Digital Photo Academy

Learn How To Use Your Digital Camera

Exposing for Sunset

Bentham_two_exposures.jpg

© John Bentham

When shooting sunsets it’s often very difficult to get a correct exposure. You’re shooting into a light source thus the camera meter is fooled info stopping down the exposure, rendering the sky/sun correct, saturated and with the correct density but the foreground (water or landscape) is much too dark. In many situations you can’t successfully use an HDR composite process because the water is moving or the leaves are blowing in the wind. But you can do an old fashioned cut and paste of two exposures.

Bentham_Composite.jpg

© John Bentham

This photo was pasted together of one dark and one light exposure giving a correct exposure over all.
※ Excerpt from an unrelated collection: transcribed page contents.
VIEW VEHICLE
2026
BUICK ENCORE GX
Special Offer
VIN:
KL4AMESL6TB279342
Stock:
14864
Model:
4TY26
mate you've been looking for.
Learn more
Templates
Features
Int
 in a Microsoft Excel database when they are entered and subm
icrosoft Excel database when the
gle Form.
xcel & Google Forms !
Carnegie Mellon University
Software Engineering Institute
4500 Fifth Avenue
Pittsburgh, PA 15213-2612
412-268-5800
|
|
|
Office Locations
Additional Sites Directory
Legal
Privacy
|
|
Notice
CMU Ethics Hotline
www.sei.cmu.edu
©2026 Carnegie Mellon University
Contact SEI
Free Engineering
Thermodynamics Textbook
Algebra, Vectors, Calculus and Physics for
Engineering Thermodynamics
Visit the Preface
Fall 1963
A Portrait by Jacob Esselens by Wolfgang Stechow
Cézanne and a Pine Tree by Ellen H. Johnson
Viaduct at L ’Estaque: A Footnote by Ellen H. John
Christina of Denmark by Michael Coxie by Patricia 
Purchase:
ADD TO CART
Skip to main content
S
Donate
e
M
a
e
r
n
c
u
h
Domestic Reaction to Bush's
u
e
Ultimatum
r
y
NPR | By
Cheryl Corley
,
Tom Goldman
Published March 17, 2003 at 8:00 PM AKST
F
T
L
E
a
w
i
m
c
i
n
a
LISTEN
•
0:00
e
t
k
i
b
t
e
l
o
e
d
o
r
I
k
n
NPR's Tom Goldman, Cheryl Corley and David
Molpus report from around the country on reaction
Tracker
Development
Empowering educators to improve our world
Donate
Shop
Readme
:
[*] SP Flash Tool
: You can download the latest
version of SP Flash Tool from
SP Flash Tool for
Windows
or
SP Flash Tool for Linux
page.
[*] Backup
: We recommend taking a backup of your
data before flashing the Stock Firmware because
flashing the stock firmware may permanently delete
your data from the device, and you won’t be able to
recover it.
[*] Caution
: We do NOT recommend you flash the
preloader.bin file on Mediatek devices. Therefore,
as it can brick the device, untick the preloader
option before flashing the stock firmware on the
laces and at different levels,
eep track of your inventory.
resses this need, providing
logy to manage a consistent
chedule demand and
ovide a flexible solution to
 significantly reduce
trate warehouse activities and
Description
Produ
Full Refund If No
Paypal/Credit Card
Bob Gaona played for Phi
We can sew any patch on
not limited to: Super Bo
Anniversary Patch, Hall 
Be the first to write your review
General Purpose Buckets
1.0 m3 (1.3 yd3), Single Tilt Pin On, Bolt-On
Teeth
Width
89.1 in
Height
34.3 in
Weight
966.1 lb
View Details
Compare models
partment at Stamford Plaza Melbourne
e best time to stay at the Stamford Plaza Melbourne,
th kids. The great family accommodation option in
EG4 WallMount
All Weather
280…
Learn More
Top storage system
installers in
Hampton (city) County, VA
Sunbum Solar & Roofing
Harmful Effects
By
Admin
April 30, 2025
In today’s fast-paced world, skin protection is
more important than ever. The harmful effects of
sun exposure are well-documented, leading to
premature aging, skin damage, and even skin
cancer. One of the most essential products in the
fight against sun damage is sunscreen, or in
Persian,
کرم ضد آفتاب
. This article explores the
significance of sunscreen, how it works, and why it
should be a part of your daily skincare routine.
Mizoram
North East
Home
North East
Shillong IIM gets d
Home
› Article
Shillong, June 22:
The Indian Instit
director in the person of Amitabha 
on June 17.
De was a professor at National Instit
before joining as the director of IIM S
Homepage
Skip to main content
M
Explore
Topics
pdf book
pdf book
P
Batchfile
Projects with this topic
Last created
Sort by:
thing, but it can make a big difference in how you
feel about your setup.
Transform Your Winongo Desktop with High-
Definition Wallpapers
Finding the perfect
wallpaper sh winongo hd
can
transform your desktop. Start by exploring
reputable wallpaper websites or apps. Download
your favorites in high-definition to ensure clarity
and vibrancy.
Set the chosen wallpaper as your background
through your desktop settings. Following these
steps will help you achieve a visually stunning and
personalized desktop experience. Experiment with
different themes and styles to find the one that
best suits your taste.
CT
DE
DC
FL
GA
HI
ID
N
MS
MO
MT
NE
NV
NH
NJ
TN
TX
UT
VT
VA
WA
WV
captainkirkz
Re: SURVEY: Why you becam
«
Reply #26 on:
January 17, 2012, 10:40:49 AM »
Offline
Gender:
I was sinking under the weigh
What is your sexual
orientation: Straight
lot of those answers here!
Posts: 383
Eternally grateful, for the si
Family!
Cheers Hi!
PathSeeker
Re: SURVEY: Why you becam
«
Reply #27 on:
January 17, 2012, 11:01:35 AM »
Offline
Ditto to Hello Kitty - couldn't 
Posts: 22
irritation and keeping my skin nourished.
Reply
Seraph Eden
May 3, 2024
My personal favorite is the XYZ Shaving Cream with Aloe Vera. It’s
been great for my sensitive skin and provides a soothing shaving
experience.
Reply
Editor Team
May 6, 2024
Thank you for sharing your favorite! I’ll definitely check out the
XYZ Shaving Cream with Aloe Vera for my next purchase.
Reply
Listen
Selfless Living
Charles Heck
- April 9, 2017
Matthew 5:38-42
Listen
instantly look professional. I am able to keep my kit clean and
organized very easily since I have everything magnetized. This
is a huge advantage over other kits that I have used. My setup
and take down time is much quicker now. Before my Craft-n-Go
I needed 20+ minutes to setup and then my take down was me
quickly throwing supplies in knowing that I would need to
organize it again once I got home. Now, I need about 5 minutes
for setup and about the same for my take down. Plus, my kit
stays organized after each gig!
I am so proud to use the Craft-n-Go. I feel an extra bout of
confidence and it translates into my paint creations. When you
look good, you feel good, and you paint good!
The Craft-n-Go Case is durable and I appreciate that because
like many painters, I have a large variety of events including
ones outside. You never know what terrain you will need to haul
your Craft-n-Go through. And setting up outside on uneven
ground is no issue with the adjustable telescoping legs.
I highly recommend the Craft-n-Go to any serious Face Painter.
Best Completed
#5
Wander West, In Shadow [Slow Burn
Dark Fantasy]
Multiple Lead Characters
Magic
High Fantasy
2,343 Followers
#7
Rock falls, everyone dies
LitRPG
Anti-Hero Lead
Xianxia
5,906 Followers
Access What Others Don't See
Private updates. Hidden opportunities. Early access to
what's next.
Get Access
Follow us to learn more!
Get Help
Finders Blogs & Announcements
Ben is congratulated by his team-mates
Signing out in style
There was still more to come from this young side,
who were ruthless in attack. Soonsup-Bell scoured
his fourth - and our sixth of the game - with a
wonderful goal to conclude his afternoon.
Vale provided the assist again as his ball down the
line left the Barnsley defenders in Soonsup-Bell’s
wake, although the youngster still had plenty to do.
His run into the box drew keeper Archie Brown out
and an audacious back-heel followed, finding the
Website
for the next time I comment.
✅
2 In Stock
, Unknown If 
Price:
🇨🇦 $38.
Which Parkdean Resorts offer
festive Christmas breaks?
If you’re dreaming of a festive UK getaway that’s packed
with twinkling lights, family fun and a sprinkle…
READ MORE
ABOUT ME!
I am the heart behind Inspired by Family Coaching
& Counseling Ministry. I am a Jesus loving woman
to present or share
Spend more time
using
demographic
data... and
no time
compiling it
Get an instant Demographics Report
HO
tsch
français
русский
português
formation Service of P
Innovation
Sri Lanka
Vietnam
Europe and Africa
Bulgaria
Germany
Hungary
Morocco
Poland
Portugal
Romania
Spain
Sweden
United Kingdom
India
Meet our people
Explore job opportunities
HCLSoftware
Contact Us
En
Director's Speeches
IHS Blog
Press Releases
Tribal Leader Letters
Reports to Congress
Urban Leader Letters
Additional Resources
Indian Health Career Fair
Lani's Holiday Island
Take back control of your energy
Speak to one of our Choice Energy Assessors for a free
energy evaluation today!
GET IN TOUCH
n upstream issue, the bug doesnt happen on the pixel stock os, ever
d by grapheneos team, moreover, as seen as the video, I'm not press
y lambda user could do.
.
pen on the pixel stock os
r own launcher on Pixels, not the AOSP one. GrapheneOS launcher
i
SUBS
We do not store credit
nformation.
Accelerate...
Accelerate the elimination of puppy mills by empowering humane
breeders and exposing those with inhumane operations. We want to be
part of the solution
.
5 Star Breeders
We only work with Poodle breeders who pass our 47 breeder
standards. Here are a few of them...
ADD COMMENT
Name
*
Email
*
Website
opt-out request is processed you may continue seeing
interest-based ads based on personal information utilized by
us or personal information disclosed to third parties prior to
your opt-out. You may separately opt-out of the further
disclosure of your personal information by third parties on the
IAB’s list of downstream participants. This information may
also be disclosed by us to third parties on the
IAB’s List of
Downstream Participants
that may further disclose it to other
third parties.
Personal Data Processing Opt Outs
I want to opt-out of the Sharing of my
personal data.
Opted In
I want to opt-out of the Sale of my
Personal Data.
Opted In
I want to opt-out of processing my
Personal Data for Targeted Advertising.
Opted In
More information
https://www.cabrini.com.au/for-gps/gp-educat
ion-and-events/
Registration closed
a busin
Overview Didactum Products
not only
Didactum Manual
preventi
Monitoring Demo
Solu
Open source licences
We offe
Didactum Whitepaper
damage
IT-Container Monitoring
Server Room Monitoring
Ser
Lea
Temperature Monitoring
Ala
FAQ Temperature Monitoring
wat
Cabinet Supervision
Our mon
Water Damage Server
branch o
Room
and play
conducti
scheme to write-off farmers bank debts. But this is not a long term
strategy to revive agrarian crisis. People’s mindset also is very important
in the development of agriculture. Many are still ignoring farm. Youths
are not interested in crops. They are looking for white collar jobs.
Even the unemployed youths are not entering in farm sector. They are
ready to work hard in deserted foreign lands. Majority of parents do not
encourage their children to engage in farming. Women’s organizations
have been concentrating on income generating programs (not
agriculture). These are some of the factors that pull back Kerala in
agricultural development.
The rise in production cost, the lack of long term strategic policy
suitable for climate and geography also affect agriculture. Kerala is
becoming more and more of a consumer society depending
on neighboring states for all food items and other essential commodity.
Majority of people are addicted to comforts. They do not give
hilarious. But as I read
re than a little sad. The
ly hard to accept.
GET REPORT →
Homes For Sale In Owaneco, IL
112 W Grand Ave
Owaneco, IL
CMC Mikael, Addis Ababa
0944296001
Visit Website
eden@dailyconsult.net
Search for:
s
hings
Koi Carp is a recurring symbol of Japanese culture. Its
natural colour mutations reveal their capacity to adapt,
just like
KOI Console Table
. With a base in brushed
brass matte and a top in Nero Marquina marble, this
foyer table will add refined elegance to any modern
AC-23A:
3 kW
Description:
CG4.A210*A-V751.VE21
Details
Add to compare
The dual image shows the two original exposures, overexposed is on top (for water exposure), underexposed is on the bottom (for good sky exposure). Remember to shoot a bracket to cover yourself with much darker and lighter frames. Shoot this on manual setting to capture a correct sequence of brackets, alternatively you can use the auto bracket setting in your DSLR. Then you simply choose the correct exposure for the foreground and another for the sky and paste them together in Photoshop. Tip: It helps to have a relatively clean horizon when doing the paste and you should shoot the bracket using a tripod or at the very least rest the camera on something so it won’t move during your bracket.